Daltrey and Townshend’s statements were shared via The Who’s official website. Daltrey’s statement reads as follows:
“I would like to extend my deepest condolences to Charlie’s wife Shirley, the rest of his family and to the guys in the band.
He was always the perfect gentleman, as sharp in his manner of dress as he was on the drums.
Charlie was a truly great drummer, whose musical knowledge of drumming technique, from jazz to the blues, was, I’m sure, the heartbeat that made the Rolling Stones the best rock and roll band in the world.”
Townshend wrote a lengthy statement which reads:
“I only played with Charlie once, when he drummed for Ronnie Lane and me on our ‘Rough Mix’ album. We did two faultless live takes (no overdubs at all) of my song ‘My Baby Gives It Away’. His technique was obvious immediately, the hi-hat always slightly late, and the snare drumstick held in the flat of the left hand, underpowered to some extent, lazy-loose, super-cool. The swing on the track is explosive. I’ve never enjoyed playing with a drummer quite so much. Of course that brings up Keith Moon, who was so different to Charlie. At Keith’s funeral Charlie surprised me by openly weeping, and I remember wishing I could wear my heart on my sleeve like that. I was tightened up like a snare drum myself.

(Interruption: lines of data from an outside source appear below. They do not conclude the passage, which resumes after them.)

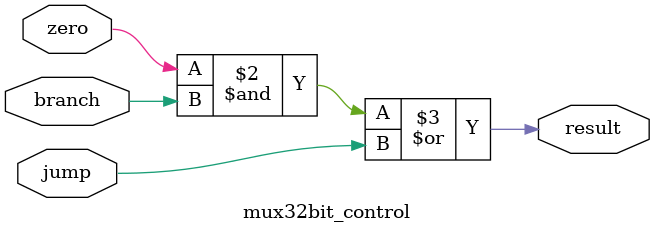
<source format=v>
module mux32bit_control(
    input zero,jump,branch,
    output reg result    
);

    always @(*) begin
        result = (zero & branch) | jump;
    end

endmodule
</source>
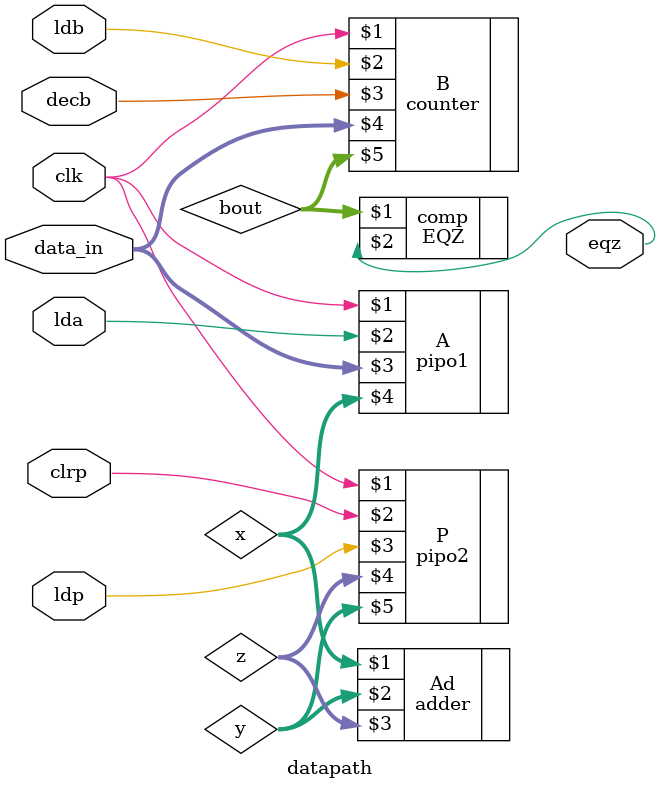
<source format=v>
`timescale 1ns / 1ps


module datapath(input clk,lda,ldb,clrp,ldp,decb,
input [15:0] data_in,
output eqz);
wire [15:0] x,y,z,bout;
pipo1 A(clk,lda,data_in,x);
pipo2 P(clk,clrp,ldp,z,y);
counter B(clk,ldb,decb,data_in,bout);
adder Ad(x,y,z);
EQZ comp(bout,eqz);
endmodule

</source>
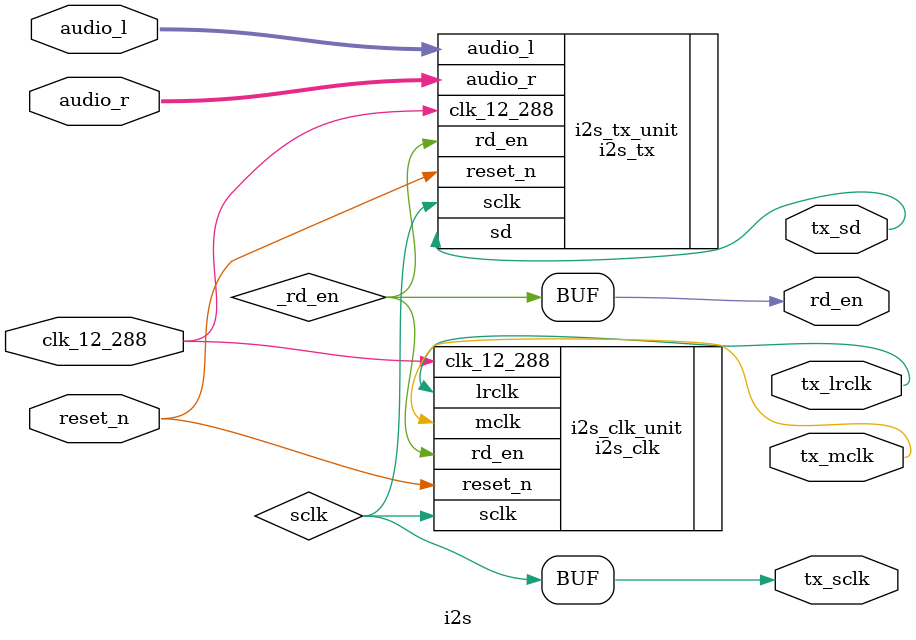
<source format=sv>
module i2s
	#(
        parameter	DATA_BIT = 16
    )
    (
		input logic clk_12_288,
		input logic reset_n,
		input logic [DATA_BIT-1:0] audio_l,
        input logic [DATA_BIT-1:0] audio_r,
		output logic tx_mclk,
        output logic tx_sclk,
        output logic tx_lrclk,
        output logic tx_sd,
        output logic rd_en
    );

    logic sclk;
    logic _rd_en;

	i2s_clk i2s_clk_unit (
		.clk_12_288(clk_12_288),
		.reset_n(reset_n),
		// Outputs
		.rd_en(_rd_en),
		.mclk(tx_mclk),
		.sclk(sclk),
		.lrclk(tx_lrclk)
	);

	i2s_tx #(
	   .DATA_BIT(DATA_BIT)
	) i2s_tx_unit (
		.clk_12_288(clk_12_288),
		.reset_n(reset_n),
		.rd_en(_rd_en),
		.audio_l(audio_l),
		.audio_r(audio_r),
		.sclk(sclk),
		// Outputs
		.sd(tx_sd)
	);

	assign rd_en = _rd_en;
	assign tx_sclk = sclk;
endmodule

</source>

Charlie lived a quiet life in the English countryside. He had a London bolthole in St James’s for many years which I think he used mainly to visit his tailor and buy paintings. He is the exemplar of the perfect marriage, still married to his art-school girlfriend who he married secretly in 1964. I understand he lived a quiet and respectable life on the road as well. I know that like me he wasn’t mad on touring, but that wry smile of his – that hid a mischievous side to him that few us saw – could turn into the most beautiful wide-mouthed laugh at very little urging. I could make him smile simply by talking about growing up following my father Cliff’s post-war dance band. Charlie loved the ‘real’ music of that era.
I’ve said here that his playing on ‘My Baby Gives It Away’ was flawless. I have suddenly remembered that he had trouble with the clipped ending. On the second take he nailed it, but was so shocked he had managed it that he burst into laughter and fell off his stool. That was a Keith Moon stunt, ask any drummer what they most dread doing and they will probably reply that they never want to fall off their stool.”